Carson High head coach Blair Roman looks on during a timeout at a Senator football game in 2019.
Jeff Mulvihill, Jr. | InstaImage
When high school basketball and wrestling got the ax in Northern Nevada this year due to the pandemic, football coaches figured it was only a matter of time before their sport was next.
After Governor Steve Sisolak removed football from the restricted list Wednesday afternoon, plans all around the region lurched into full swing.
“There was a whole other level of excitement by the staff and the kids,” said Douglas High head coach Ernie Monfiletto, following the Tigers’ first day of practice.
Douglas has hit the offseason workouts hard and Monfiletto praised his team's ability to stay ready on a moments notice for the landscape to change.

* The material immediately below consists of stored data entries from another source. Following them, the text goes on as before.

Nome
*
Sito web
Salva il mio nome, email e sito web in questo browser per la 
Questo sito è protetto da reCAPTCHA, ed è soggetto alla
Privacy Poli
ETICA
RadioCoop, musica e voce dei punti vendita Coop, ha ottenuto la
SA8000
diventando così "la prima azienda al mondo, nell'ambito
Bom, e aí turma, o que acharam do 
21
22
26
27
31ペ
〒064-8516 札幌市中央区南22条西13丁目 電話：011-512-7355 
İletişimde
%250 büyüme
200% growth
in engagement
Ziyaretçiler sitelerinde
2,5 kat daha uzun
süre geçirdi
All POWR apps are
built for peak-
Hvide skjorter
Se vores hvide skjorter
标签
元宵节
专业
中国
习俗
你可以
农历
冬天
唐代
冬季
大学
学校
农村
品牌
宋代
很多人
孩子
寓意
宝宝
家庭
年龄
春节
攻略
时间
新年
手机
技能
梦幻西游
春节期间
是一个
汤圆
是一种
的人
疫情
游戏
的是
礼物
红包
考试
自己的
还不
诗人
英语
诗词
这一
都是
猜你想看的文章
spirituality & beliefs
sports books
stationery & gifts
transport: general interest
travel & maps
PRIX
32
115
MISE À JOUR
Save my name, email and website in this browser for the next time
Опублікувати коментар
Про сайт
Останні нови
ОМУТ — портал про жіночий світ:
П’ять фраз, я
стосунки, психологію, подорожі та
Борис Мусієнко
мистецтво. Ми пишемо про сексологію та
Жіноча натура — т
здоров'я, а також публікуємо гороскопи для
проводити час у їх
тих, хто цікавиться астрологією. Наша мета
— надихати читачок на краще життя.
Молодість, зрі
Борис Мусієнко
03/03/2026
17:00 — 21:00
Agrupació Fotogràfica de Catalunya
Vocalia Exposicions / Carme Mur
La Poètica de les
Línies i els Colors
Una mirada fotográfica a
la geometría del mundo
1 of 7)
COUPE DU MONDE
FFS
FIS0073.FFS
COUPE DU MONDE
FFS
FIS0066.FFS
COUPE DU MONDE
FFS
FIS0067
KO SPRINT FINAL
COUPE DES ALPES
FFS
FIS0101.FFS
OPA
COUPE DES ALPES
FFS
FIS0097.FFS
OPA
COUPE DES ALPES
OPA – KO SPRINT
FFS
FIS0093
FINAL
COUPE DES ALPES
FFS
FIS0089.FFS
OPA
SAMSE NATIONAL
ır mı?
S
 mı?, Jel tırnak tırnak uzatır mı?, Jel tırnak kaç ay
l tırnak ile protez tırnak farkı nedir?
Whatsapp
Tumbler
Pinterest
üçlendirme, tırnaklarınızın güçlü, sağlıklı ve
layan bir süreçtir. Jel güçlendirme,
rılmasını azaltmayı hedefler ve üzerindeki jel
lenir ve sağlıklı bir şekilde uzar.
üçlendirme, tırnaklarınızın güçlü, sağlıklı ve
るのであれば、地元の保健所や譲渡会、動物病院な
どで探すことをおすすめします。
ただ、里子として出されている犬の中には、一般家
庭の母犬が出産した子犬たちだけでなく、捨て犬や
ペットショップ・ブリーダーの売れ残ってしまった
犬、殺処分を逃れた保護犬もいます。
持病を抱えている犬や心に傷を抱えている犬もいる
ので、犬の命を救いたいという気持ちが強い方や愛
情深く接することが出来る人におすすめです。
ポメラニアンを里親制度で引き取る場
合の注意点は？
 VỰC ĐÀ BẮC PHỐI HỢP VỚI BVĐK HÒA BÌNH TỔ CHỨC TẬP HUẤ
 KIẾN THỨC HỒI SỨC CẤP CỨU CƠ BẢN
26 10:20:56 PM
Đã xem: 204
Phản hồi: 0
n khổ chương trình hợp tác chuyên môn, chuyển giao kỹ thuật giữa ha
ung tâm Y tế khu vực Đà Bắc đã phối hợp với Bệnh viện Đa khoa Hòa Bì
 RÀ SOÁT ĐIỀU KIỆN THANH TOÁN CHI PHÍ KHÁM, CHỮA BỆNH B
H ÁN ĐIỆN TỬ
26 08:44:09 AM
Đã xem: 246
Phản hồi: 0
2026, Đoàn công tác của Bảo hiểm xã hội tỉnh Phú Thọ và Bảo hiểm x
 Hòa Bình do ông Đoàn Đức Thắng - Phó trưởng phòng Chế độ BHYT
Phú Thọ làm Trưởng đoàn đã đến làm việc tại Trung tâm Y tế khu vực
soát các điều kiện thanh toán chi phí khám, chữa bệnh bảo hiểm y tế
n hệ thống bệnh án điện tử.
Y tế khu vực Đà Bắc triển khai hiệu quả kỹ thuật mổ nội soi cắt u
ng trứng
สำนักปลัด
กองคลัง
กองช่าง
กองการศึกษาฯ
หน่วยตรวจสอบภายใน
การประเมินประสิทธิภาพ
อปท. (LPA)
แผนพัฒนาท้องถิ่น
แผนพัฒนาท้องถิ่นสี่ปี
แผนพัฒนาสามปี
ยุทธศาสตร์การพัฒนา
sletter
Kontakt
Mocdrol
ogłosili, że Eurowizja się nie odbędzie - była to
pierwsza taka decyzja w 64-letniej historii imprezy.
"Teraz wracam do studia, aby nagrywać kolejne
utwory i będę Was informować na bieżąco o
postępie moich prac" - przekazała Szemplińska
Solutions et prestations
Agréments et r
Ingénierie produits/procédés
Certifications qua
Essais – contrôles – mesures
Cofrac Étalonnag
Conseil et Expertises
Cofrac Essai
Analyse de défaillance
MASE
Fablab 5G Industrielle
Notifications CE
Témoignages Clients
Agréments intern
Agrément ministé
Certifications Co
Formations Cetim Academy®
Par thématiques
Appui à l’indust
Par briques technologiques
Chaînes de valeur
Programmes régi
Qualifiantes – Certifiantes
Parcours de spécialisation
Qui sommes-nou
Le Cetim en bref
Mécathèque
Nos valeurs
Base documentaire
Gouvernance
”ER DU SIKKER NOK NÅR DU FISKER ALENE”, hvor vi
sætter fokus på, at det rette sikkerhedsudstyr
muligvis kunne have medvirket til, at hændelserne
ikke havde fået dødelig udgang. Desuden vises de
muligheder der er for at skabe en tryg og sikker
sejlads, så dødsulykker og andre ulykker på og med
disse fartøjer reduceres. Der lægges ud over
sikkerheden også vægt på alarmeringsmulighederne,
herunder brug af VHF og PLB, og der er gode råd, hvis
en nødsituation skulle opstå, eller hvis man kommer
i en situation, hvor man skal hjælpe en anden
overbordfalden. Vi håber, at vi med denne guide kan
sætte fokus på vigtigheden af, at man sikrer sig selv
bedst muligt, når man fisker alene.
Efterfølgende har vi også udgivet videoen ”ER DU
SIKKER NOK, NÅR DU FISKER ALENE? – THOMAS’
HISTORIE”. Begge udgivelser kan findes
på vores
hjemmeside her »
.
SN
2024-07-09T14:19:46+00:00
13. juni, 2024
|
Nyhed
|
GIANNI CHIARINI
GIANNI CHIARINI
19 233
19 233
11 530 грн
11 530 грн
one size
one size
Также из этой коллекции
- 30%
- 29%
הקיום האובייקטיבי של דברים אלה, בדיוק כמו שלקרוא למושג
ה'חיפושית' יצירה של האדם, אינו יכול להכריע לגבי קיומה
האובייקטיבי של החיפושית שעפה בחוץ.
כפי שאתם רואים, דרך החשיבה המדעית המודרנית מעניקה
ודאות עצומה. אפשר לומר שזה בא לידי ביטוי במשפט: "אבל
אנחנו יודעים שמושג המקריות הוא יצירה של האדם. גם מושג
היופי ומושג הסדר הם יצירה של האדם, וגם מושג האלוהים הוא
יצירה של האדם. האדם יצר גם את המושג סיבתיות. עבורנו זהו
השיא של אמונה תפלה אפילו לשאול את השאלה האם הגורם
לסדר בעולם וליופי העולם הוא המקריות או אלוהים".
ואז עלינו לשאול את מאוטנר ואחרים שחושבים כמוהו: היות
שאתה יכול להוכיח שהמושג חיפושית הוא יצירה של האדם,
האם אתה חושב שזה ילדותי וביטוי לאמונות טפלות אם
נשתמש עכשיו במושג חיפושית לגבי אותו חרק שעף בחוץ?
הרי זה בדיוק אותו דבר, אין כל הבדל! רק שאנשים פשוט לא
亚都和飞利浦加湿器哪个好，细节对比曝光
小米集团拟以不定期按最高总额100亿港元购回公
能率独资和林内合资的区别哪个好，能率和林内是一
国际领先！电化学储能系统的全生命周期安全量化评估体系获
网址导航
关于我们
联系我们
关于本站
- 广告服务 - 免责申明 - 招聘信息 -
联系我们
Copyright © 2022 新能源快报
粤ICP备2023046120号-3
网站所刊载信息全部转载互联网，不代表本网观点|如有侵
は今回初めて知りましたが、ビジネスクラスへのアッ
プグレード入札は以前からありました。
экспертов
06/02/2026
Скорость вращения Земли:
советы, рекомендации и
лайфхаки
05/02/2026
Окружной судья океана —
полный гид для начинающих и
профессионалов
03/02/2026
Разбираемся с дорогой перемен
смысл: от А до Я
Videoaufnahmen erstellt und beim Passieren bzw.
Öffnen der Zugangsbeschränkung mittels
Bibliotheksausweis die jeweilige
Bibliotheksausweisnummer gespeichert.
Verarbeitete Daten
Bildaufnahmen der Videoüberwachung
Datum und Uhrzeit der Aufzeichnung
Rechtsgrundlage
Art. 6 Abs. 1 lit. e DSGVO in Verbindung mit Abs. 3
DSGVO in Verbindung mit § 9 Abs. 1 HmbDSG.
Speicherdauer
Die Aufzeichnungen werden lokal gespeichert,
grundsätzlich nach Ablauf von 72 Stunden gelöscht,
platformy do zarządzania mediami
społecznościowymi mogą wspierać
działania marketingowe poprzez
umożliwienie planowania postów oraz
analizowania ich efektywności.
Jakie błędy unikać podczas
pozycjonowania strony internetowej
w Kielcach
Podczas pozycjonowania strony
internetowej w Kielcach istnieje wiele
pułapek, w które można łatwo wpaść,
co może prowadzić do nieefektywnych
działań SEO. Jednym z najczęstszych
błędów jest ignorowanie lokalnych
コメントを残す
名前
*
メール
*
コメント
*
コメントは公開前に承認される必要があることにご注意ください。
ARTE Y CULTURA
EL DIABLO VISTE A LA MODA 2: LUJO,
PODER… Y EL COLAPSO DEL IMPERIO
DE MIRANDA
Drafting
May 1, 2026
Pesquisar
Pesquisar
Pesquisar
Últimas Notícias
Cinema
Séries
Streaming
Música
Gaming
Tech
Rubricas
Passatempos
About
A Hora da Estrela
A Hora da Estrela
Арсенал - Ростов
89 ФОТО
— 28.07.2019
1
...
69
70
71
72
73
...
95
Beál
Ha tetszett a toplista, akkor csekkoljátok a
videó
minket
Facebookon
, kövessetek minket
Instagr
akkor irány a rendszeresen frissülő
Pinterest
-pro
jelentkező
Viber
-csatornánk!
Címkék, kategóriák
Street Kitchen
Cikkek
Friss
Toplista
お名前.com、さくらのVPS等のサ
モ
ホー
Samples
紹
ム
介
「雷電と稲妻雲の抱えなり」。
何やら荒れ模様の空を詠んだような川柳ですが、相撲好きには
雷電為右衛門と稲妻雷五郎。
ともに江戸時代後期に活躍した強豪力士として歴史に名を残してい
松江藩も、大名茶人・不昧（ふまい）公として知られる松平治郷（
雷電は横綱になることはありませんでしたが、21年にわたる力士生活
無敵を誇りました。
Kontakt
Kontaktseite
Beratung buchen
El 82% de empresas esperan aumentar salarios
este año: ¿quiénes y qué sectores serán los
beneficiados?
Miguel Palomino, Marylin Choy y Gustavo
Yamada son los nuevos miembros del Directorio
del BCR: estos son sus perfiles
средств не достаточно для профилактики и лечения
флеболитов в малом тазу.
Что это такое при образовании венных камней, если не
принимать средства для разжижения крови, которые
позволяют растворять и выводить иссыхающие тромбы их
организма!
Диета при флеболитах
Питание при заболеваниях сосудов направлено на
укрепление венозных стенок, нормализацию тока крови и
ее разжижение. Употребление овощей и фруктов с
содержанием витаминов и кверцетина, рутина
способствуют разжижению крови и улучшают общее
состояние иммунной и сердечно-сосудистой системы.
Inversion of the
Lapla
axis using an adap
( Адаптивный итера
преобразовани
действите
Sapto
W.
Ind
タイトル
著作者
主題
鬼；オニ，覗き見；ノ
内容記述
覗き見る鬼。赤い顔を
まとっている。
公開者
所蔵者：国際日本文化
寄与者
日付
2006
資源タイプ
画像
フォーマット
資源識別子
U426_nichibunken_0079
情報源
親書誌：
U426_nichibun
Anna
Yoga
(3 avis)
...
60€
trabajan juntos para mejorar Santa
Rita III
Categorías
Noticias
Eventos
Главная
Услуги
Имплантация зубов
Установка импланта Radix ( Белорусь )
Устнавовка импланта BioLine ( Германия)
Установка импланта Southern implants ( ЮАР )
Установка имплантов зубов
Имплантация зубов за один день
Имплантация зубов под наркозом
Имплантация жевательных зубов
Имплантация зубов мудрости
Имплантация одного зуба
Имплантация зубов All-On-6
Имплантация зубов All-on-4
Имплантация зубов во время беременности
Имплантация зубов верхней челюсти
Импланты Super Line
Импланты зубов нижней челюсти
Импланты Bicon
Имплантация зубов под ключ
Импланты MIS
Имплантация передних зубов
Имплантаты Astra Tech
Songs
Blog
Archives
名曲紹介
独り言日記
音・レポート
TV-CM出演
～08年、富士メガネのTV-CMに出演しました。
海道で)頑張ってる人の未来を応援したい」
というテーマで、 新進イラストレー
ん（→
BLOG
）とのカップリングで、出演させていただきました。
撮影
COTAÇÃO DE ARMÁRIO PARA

“I have to hand it to our team because they’ve been focused since day one for all three of our preseasons,” Monfiletto said. “That’s been fantastic and that moved it up a notch.”
Twenty-seven miles to the northeast, Dayton High School is hoping to see its first scheduled contest since the 2018 season.
First-year head coach Terrence Spann, who was hired in January 2020 prior to the pandemic, couldn’t be happier for his seniors that get a chance.
“My seniors are ecstatic. My seniors are like, ‘hey even though it’s six weeks, it’s six weeks to try and go out with a bang,’” Spann said. “Try to get that first league win in five years.”Staying safe
Priority no. 1 for the coaches in the area is safety.
Nevada was one of the last remaining states in the country to give the go-ahead on high school football and no one is looking to return to non-contact drills or worse.
The risk of contact is two-fold now, as coaches try to keep players safe from spreading the pandemic as well as prevent bodily injury after a 16-month break from the nature of the sport.
“Our biggest focus right now is just getting organized and training the kids and the coaches on all the protocols that we’re working on,” said Carson High head coach Blair Roman. “Honestly, just roll this out safely.”
Preventing injuries for athletes returning to play was another big priority for local coaches.
The NIAA laid out a two-week minimum practice period for teams prior to games and has guidelines about when program’s can ramp up workouts safely with pads.
“I think we have a great plan in place that is going to address that. I think the NIAA has thought about that. I think all of the region coaches have thought about that,” said Roman.
“Being in shape and being in football shape are two different things. We’re cautious with that part of it, but I feel like we are in great condition,” said Monfiletto. “On the same token, all of us have to take into account that we have had an absence in contact for a long time.”
With the constant fluctuation in expectations, schedules remain tentative as of Friday afternoon.
Athletic directors and coaches alike are anticipating those being released next week, but with volleyball, soccer, tennis, cross country and golf also starting competition in early March, it has quickly become a busy season for athletic administrators.
“My coaches, a lot of us were caught off guard because we were sure we weren’t going to play after basketball and wrestling got canceled,” said Spann. “We’re just excited to hopefully get Dayton football back and competitive. We just want to put a product on the field that the townspeople and the parents can be proud of.”
The first day scheduled contest will be allowed in Northern Nevada is Thursday, March 4.